Sequences of the cohesive ends and the 3'-terminal regions of phi80 DNA have been determined. Sequences of the cohesive ends were obtained through the use of two standard methods. The first method involved the incorporation of all four labeled deoxyribonucleotides into the phi80 cohesive ends using DNA polymerase I. The DNA was then partially digested with micrococcal nuclease or pancreatic DNase. The products were separated by two-dimensional electrophoresis and characterized by composition, 3'-terminal, and nearest neighbor analyses. The second method involved partial incorporation using one, two, or three labeled deoxyribonucleotides followed by similar analyses. Sequences of the double-stranded regions adjacent to the cohesive ends were determined by three new methods. These methods were: (a) the DNA was specifically labeled at the 3' terminus and then partially degraded. Labeled oligonucleotide products were sequenced by their mobilities on various separation systems. (b) The cohesive ends were enlarged by limited degradation with exonuclease III. After this treatment, the DNA was partially repaired with labeled nucleotides, digested, and the products were analyzed. (c) A synthetic ologonucleotide primer was bound to phi80 DNA which had been repaired with DNA polymerase I, and then partially digested with lambda-exonuclease. The primer was extended into the region of interest by partial repair with labeled nucleotides. The extended primer was isolated and analyzed.

On the statistical significance of primary structural features found in DNA-protein interaction sites

Probabilities of occurrence for a number of the symmetries and other sequence regularities found in DNA-protein interaction site sequences have been calculated for segments of random DNA sequence. Results show that many of the symmetrical and repetitive features seen in these interaction sites are likely to have occured by chance. Other features are so unlikely to have occurred by chance that they are probably involved in the DNA-protein interaction processes.

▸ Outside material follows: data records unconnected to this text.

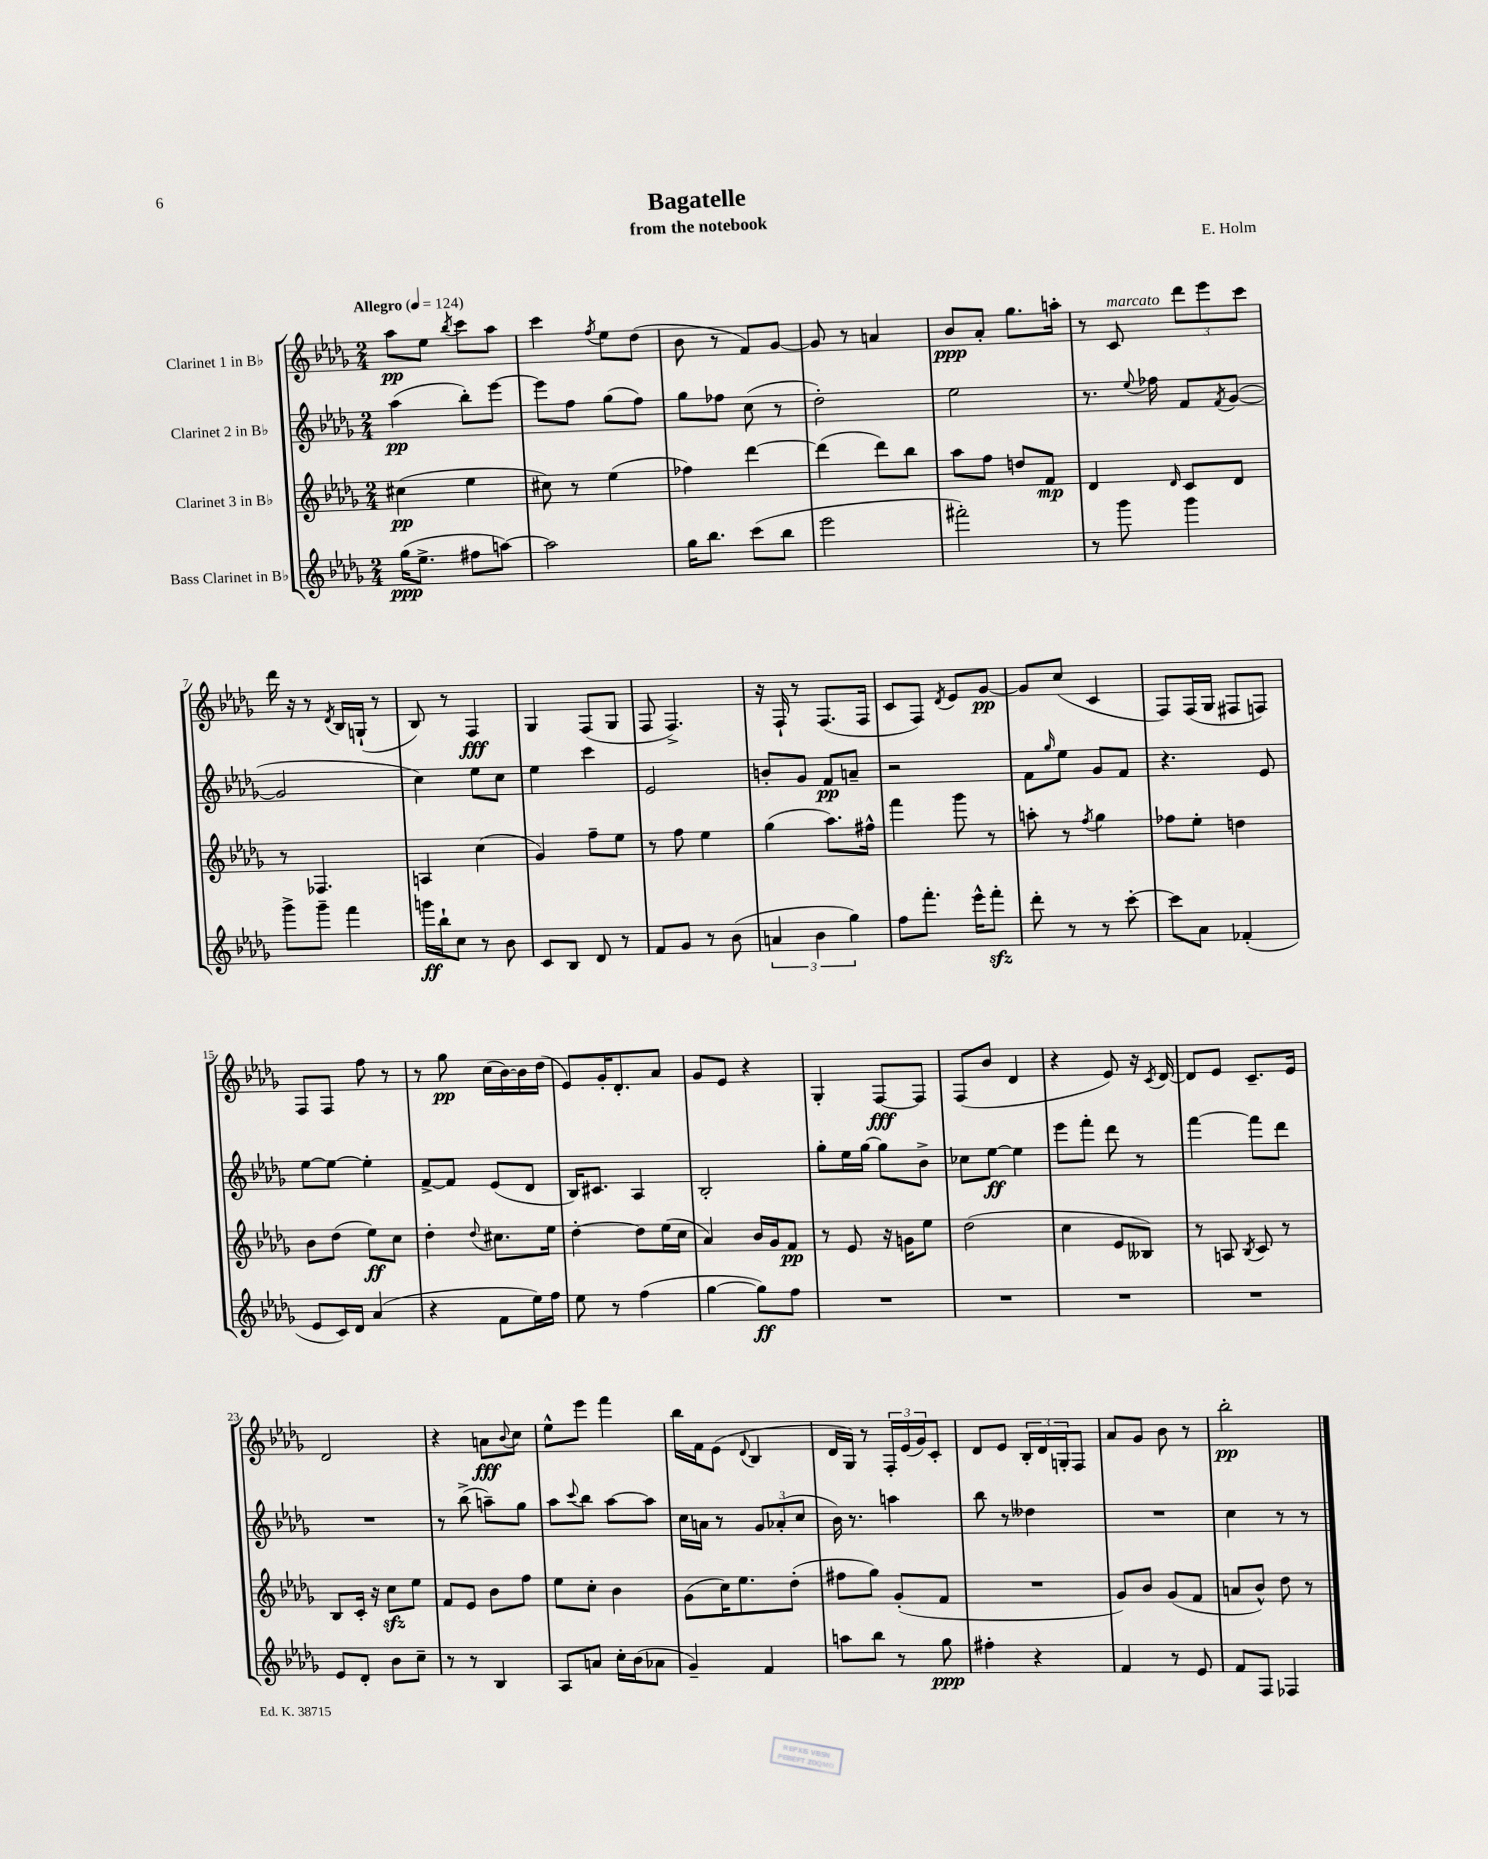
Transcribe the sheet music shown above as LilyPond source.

\header { title = "Bagatelle" composer = "E. Holm" subtitle = "from the notebook" }
<<
\new StaffGroup <<
\new Staff = "s0" \with { instrumentName = "Clarinet 1 in Bb" } {
    \clef treble \key des \major \numericTimeSignature \time 2/4 \tempo "Allegro" 4 = 124
    aes''8\pp ees''8 \acciaccatura { bes''8 } c'''8 aes''8 |
    c'''4 \acciaccatura { f''8 } ees''8 des''8( |
    bes'8 r8 f'8) ges'8~ |
    ges'8 r8 a'4 |
    bes'8\ppp aes'8-. ges''8. a''16-. |
    r8 c'8^\markup { \italic "marcato" } \tuplet 3/2 { des'''8 ees'''8 c'''8 } |
    des'''16 r16 r8 \acciaccatura { des'8 } bes16 g16-!( r8 |
    bes8) r8 f4\fff |
    ges4 f8( ges8 |
    f8 f4.->) |
    r16 f16-! r8 f8.( f16 |
    c'8 f8) \acciaccatura { des'8 } ees'8 ges'8~\pp |
    ges'8 c''8( c'4 |
    f8) f16( ges16 fis8 f8) |
    f8 f8 f''8 r8 |
    r8 ges''8\pp c''16( bes'16~) bes'16 des''16( |
    ees'8) ges'16-. des'8.-. aes'8 |
    ges'8 ees'8 r4 |
    ges4-. f8~\fff f8 |
    f8( bes'8 des'4 |
    r4 ees'8) r16 \acciaccatura { c'8 } des'16~ |
    des'8 ees'8 c'8.-- ees'16 |
    des'2 |
    r4 a'8\fff \appoggiatura { bes'8 } c''8 |
    ees''8-^ ees'''8 f'''4 |
    bes''16 f'16 ees'8( \appoggiatura { des'8 } bes4 |
    des'16 ges16) r8 \tuplet 3/2 { f16-. ees'16( ges'16) } c'8-. |
    des'8 ees'8 \tuplet 3/2 { bes16-. des'16 g16-. } f8 |
    aes'8 ges'8 bes'8 r8 |
    bes''2-.\pp \bar "|." |
}
\new Staff = "s1" \with { instrumentName = "Clarinet 2 in Bb" } {
    \clef treble \key des \major \numericTimeSignature \time 2/4
    aes''4\pp( bes''8-.) ees'''8~ |
    ees'''8 f''8 ges''8( f''8) |
    ges''8 fes''8 c''8( r8 |
    des''2-.) |
    ees''2 |
    r8. \appoggiatura { ees''8 } fes''16 f'8 \acciaccatura { f'8 } ges'8~( |
    ges'2 |
    c''4) ees''8 c''8 |
    ees''4 c'''4 |
    ees'2 |
    b'8-. ges'8 f'8\pp a'8-- |
    r2 |
    f'8 \grace { ges''16 } ees''8 ges'8 f'8 |
    r4. ees'8 |
    ees''8~ ees''8~ ees''4-. |
    f'8~-> f'8 ees'8( des'8 |
    bes16) cis'8. aes4 |
    bes2-. |
    ges''8-. ees''16 ges''16~ ges''8 bes'8-> |
    ces''8 ees''8~\ff ees''4 |
    ees'''8 f'''8-. des'''8 r8 |
    f'''4~ f'''8 des'''8 |
    R2 |
    r8 bes''8->( a''8--) ges''8 |
    aes''8 \appoggiatura { c'''8 } bes''8 aes''8~ aes''8 |
    c''16 a'16 r8 \tuplet 3/2 { ges'8 aes'8-.( c''8 } |
    bes'16) r8. a''4 |
    bes''8 r8 deses''4 |
    R2 |
    c''4 r8 r8 \bar "|." |
}
\new Staff = "s2" \with { instrumentName = "Clarinet 3 in Bb" } {
    \clef treble \key des \major \numericTimeSignature \time 2/4
    cis''4\pp( ees''4 |
    cis''8) r8 ees''4( |
    fes''4) des'''4~ |
    des'''4( des'''8) bes''8 |
    aes''8 f''8 d''8 f'8\mp |
    des'4 \grace { des'16 } c'8 des'8 |
    r8 fes4. |
    a4 c''4( |
    ges'4) f''8-- ees''8 |
    r8 f''8 ees''4 |
    ges''4( aes''8.) fis''16-^ |
    f'''4 ges'''8 r8 |
    a''8-. r8 \acciaccatura { f''8 } ges''4 |
    fes''8 ees''8-. d''4 |
    bes'8 des''8( ees''8\ff) c''8 |
    des''4-. \appoggiatura { des''8 } cis''8. ees''16 |
    des''4~-. des''8 ees''16( c''16 |
    aes'4) bes'16 ges'16 f'8\pp |
    r8 ees'8 r16 g'16 ees''8 |
    des''2( |
    c''4 ees'8 beses8) |
    r8 a8 \acciaccatura { bes8 } c'8 r8 |
    bes8 c'16-. r16 c''8\sfz ees''8 |
    f'8 ees'8 bes'8 f''8 |
    ees''8 c''8-. bes'4 |
    ges'8( c''16) ees''8. des''8-.( |
    fis''8 ges''8) ges'8-.( f'8 |
    R2 |
    ges'8) bes'8 ges'8( f'8 |
    a'8 bes'8-^) des''8 r8 \bar "|." |
}
\new Staff = "s3" \with { instrumentName = "Bass Clarinet in Bb" } {
    \clef treble \key des \major \numericTimeSignature \time 2/4
    ges''16\ppp( ees''8.-> fis''8 a''8~) |
    a''2 |
    ges''16 bes''8. c'''8( bes''8 |
    ees'''2 |
    fis'''2-.) |
    r8 ges'''8 ges'''4 |
    ges'''8-> ges'''8-- f'''4 |
    g'''16\ff bes''16-! c''8 r8 bes'8 |
    c'8 bes8 des'8 r8 |
    f'8 ges'8 r8 bes'8( |
    \tuplet 3/2 { a'4 bes'4 ges''4) } |
    f''8 f'''8.-. ees'''16-^ f'''8-.\sfz |
    des'''8-. r8 r8 c'''8~-. |
    c'''8 aes'8 fes'4-.( |
    ees'8 c'16) des'16 aes'4( |
    r4 f'8 ees''16) f''16 |
    ees''8 r8 f''4( |
    ges''4~ ges''8\ff) f''8 |
    R2 |
    R2 |
    R2 |
    R2 |
    ees'8 des'8-. bes'8 c''8-- |
    r8 r8 bes4 |
    aes8 a'8 c''16-. bes'16( aes'8 |
    ges'4--) f'4 |
    a''8 bes''8 r8 ges''8\ppp |
    fis''4-. r4 |
    f'4 r8 ees'8 |
    f'8 f8 fes4 \bar "|." |
}
>>
>>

DNA sequence analysis: a formula to predict electrophoretic mobilities of oligonucleotides on cellulose acetate

A simple method has recently become available for sequence analysis of large oligonucleotide fragments. Sequences are derived from the characteristic mobility shifts of the sequential partial degradation products of the oligonucleotide on two dimensional homochromatography. We have now developed an empirical formula for predicting the relative mobilities of each of the partial products in the first dimension (electrophoresis on cellulose acetate gel). The formula allows a more precise interpretation of the sequence of the oligonucleotide. It eliminates the ambiguities present in the method previously reported for sequence analysis by simple inspection of the mobility shifts. In order to amplify the mobility shifts so that they may be more easily and accurately measured, methods have been developed for preparing and fractionating the oligonucleotides on 40 x 40 cm DEAE-cellulose plates. Both improvements have proven valuable for direct sequence analysis by mapping.